● **Information**
--------

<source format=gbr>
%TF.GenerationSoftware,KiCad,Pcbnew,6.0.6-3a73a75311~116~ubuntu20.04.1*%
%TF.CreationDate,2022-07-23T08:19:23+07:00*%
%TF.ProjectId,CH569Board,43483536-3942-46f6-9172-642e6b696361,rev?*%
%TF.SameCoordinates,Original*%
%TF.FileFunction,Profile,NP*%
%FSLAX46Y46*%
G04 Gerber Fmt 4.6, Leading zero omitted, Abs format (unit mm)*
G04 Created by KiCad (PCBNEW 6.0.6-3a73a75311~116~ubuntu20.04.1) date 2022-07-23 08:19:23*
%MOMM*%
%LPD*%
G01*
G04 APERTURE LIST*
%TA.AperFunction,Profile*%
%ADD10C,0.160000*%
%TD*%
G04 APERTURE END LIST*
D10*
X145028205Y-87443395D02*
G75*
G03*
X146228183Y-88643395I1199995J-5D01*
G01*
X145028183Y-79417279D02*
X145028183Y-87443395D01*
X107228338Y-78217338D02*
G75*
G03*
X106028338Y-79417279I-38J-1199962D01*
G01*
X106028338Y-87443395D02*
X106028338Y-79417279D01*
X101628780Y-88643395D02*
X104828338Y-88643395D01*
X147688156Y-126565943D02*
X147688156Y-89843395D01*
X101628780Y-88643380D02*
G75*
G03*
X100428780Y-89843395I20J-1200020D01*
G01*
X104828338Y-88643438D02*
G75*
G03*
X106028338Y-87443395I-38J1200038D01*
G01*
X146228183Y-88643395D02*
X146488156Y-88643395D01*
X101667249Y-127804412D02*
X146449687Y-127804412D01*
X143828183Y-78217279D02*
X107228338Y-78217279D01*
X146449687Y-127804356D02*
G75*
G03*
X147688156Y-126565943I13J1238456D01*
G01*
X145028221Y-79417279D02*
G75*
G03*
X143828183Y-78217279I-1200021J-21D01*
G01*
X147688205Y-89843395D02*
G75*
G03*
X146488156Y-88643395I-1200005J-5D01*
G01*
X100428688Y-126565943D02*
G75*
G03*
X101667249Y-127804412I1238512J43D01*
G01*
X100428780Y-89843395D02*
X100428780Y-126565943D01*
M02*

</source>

--------

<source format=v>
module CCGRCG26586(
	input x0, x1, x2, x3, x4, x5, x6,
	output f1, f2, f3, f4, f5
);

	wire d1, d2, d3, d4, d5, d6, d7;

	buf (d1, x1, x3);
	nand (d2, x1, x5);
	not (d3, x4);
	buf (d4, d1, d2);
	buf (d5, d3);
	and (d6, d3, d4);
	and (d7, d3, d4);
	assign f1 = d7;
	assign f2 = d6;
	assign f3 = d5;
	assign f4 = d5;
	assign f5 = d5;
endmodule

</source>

--------

Look through the records above and please copy every line in which the string "assign" occurs.

	assign f1 = d7;
	assign f2 = d6;
	assign f3 = d5;
	assign f4 = d5;
	assign f5 = d5;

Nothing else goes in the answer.